Sognando l’Armenia I melograni di Marras
Milano, ieri la nuova collezione dello stilista di Alghero Una linea originale ispirata dal cinema di Sergej Paradžanov
MILANO. Una storia da raccontare, un personaggio da (ri)conoscere, da cui partire per creare, un universo lontano e vicino fatto di frammenti, ricordi, linearità e follia: ecco il visionario Antonio Marras di nuovo in passerella, ieri, alla Fashion week milanese, questa volta con la sua prima linea per la primaverastate 2016.
Lo stilista di Alghero ci conduce con le sue creazioni, ricche di stratificazioni, ricami, assemblaggi - apparentemente azzardati - e ornamenti su acconciature, che diventano dettagli comunicativi e simbolici, nell'Armenia evocata e sognata da un regista del Novecento: Sergej Paradžanov. “La collezione nasce da una visione televisiva alle 4 del mattino, anni fa – ci racconta l'artista - grazie a Ghezzi e alla sua trasmissione “Fuori Orario”. Vedo immagini bellissime e non so di che regista si tratti, aspetto fino alla fine e poi scopro che si chiama Paradžanov, un signore armeno a tutti gli effetti, anche se non nasce in Armenia, figlio di un antiquario, persona molto colta e raffinata amante del cinema italiano di Fellini e Pasolini, e dell'opera lirica . Non fa tantissimi film, il più importante in italiano si chiama “Il colore del melograno” (1968), il cui titolo originale è “Sayat Nova”, ed è la storia di un poeta (riconosciuto come il più grande poeta armeno del Settecento, ndr) che lui fa interpretare ad un'attrice che recita anche il ruolo dell'amante: questo crea grande scandalo». L'alchimia tra Marras e Paradžanov è evidente; i collage del secondo sono concepiti come le creazioni del primo: i Piatti rotti di un'opera dell'armeno appaiono subito sull'abito lungo sensuale che apre la sfilata, per poi essere il leit motiv dell'evento.

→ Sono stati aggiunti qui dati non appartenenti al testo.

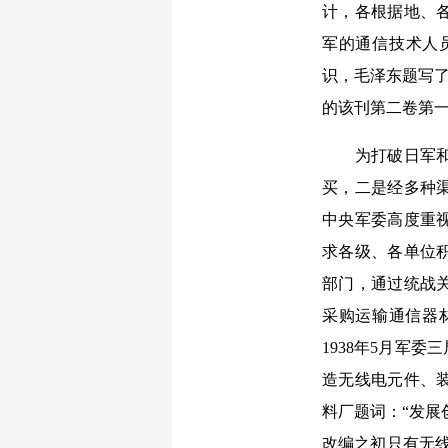
计，各根据地、各
军的通信技术人员
识，毛泽东题写了
的该刊第二卷第
为打破日军和国
买，二是经多种
中央军委高度重
求各级、各单位
部门，通过统战
采购运输通信器
1938年5月军
造无线电元件、装
料厂题词：“发展
改编之初只有无线电台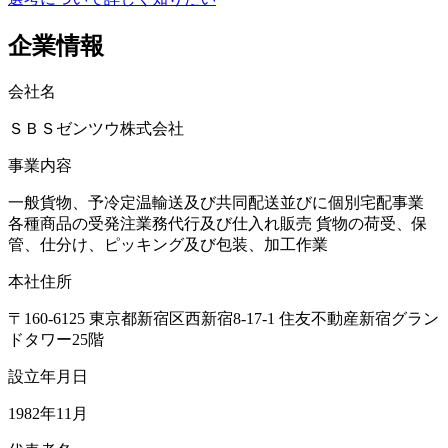
企業情報
会社名
ＳＢＳゼンツウ株式会社
事業内容
一般貨物、予冷定温輸送及び共同配送並びに個別宅配事業
各種商品の受発注業務代行及び仕入れ販売 貨物の荷受、保
管、仕分け、ピッキング及び包装、加工作業
本社住所
〒160-6125 東京都新宿区西新宿8-17-1 住友不動産新宿グラン
ドタワー25階
設立年月日
1982年11月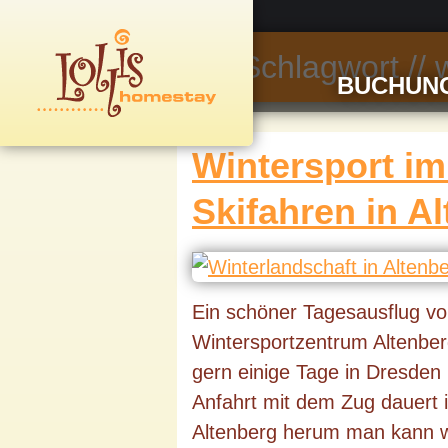
Schlagwort //
BUCHUN
Wintersport i
Skifahren in A
Ein schöner Tagesausflug vo
Wintersportzentrum Altenber
gern einige Tage in Dresde
Anfahrt mit dem Zug dauert
Altenberg herum man kann 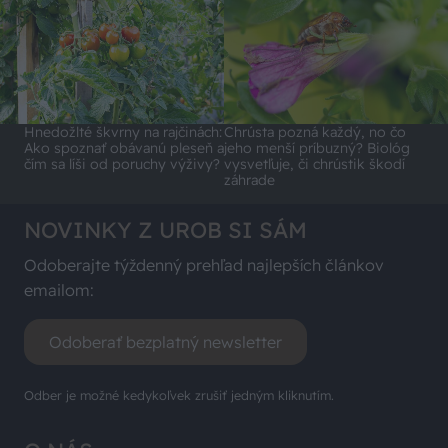
Hnedožlté škvrny na rajčinách:
Chrústa pozná každý, no čo
Ako spoznať obávanú pleseň a
jeho menší príbuzný? Biológ
čím sa líši od poruchy výživy?
vysvetľuje, či chrústik škodí
záhrade
NOVINKY Z UROB SI SÁM
Odoberajte týždenný prehľad najlepších článkov
emailom:
Odoberať bezplatný newsletter
Odber je možné kedykoľvek zrušiť jedným kliknutím.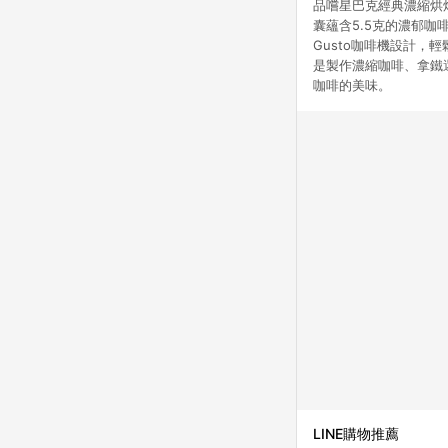
品嚐星巴克經典濃縮烘焙
囊蘊含5.5克的濃郁咖
Gusto咖啡機設計
是製作濃縮咖啡、拿鐵還
咖啡的美味。
LINE購物推薦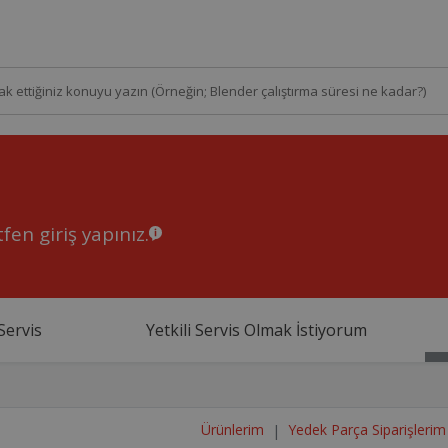
fen giriş yapınız.
Servis
Yetkili Servis Olmak İstiyorum
Ürünlerim
Yedek Parça Siparişlerim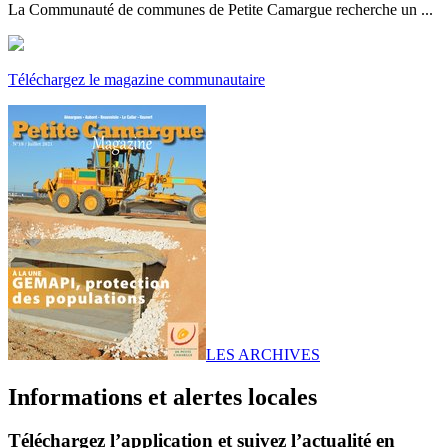
La Communauté de communes de Petite Camargue recherche un ...
Téléchargez le magazine communautaire
LES ARCHIVES
Informations et alertes locales
Téléchargez l’application et suivez l’actualité en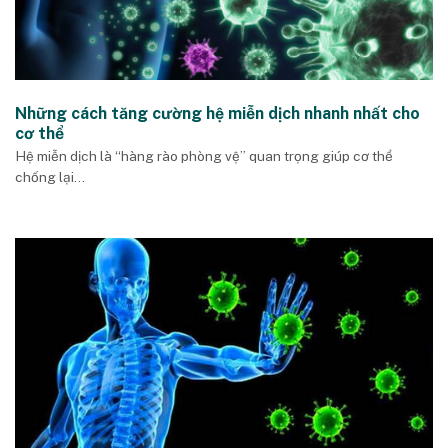
Những cách tăng cường hệ miễn dịch nhanh nhất cho
cơ thể
Hệ miễn dịch là “hàng rào phòng vệ” quan trọng giúp cơ thể
chống lại...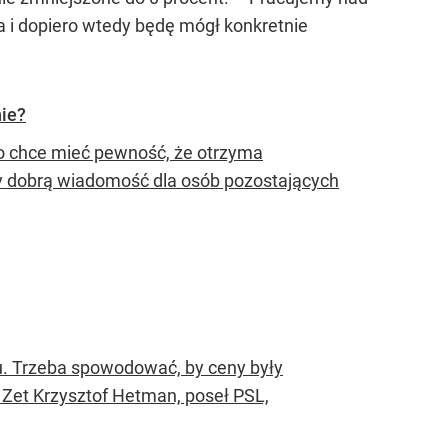
a i dopiero wtedy będę mógł konkretnie
nie?
to chce mieć pewność, że otrzyma
y dobrą wiadomość dla osób pozostających
du. Trzeba spowodować, by ceny były
 Zet Krzysztof Hetman, poseł PSL,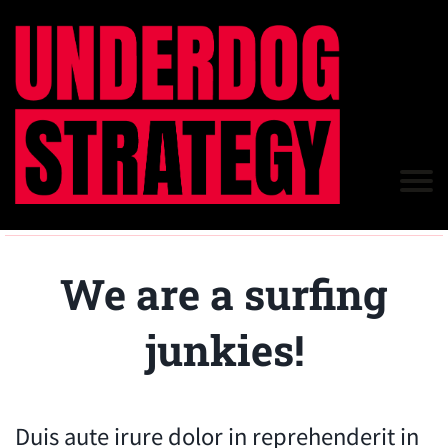
We are a surfing
junkies!
Duis aute irure dolor in reprehenderit in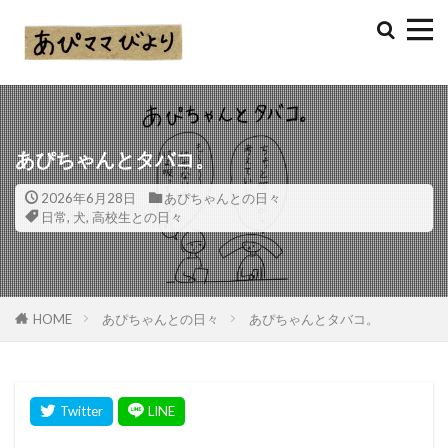
あぴちゃんとタバコ。
2026年6月28日
あぴちゃんとの日々
日常
,
犬
,
高校生との日々
HOME
あぴちゃんとの日々
あぴちゃんとタバコ。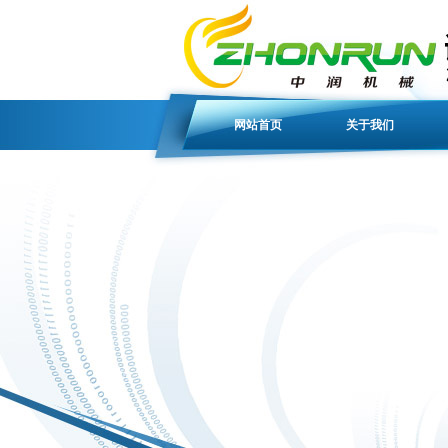
网站首页
关于我们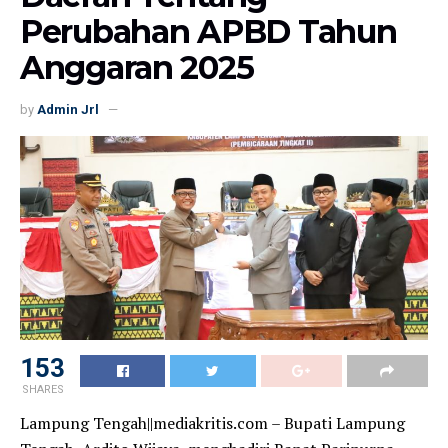
Perubahan APBD Tahun
Anggaran 2025
by
Admin Jrl
153
SHARES
Lampung Tengah||mediakritis.com – Bupati Lampung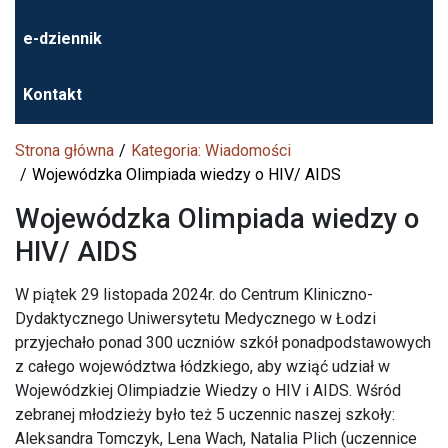
e-dziennik
Kontakt
Strona główna
Kategoria: Wiadomości
Wojewódzka Olimpiada wiedzy o HIV/ AIDS
Wojewódzka Olimpiada wiedzy o
HIV/ AIDS
W piątek 29 listopada 2024r. do Centrum Kliniczno-
Dydaktycznego Uniwersytetu Medycznego w Łodzi
przyjechało ponad 300 uczniów szkół ponadpodstawowych
z całego województwa łódzkiego, aby wziąć udział w
Wojewódzkiej Olimpiadzie Wiedzy o HIV i AIDS. Wśród
zebranej młodzieży było też 5 uczennic naszej szkoły:
Aleksandra Tomczyk, Lena Wach, Natalia Plich (uczennice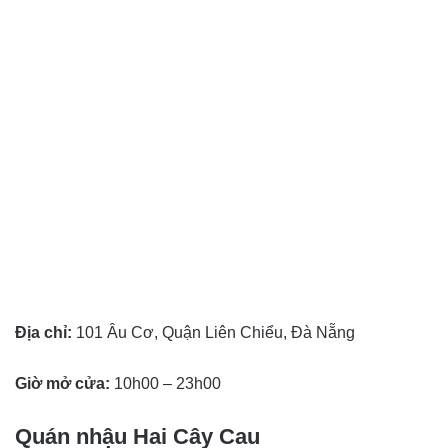
Địa chỉ:
101 Âu Cơ, Quận Liên Chiểu, Đà Nẵng
Giờ mở cửa:
10h00 – 23h00
Quán nhậu Hai Cây Cau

Le linee pulite dei caban, delle camicie castissime e degli ampi pantaloni sono impreziosite da righe, incrostazioni, macramè, passamanerie. I colori tenui dell'avorio, sabbia, piombo, fino al testa di moro, passando per ori e bronzi, sono investiti da audaci macchie di colore: il rosso del melograno, il turchese e il bianco immacolato. Abiti ineffabili, leggeri come ali di farfalla posati su canottiere di cotone a coste, ricordano “un gioco di bambina che si veste da grande”come suggerisce Marras, che trova taffettà, lino e organza nell'armadio delle meraviglie, e con questi tessuti compone lineee allungate, assimetriche e ampie. Gli accessori hanno uno spazio d'eccezione: scarpe col tacco in legno, sneakers, sandali con la para, impreziositi da pellami laminati o pitonati, lavorati in disegni geometrici o righe, che danno luce agli abiti che completano.
Lo stilistaarratore vede nell'Armenia forti similitudini con la Sardegna: sono terre che entrano nell'anima dei loro figli sparsi in tutto il mondo. Così come il processo creativo di Paradžanov, il suo stile di vita, è affine a quelli di Antonio Marras: «Io ho un processo di accumulo, assemblaggio e stratificazioni nelle cose che faccio e anche nelle cose che mostro. Qualcuno mi rimpovera che sarebbe più facile leggere i miei abiti in maniera più semplificata più lineare, in realtà credo che sia più interessante l'eccesso, della noia, preferisco la stravaganza, anche la stonatura, la stortura che può sconfinare nel brutto piuttosto che il bello noioso di per sé».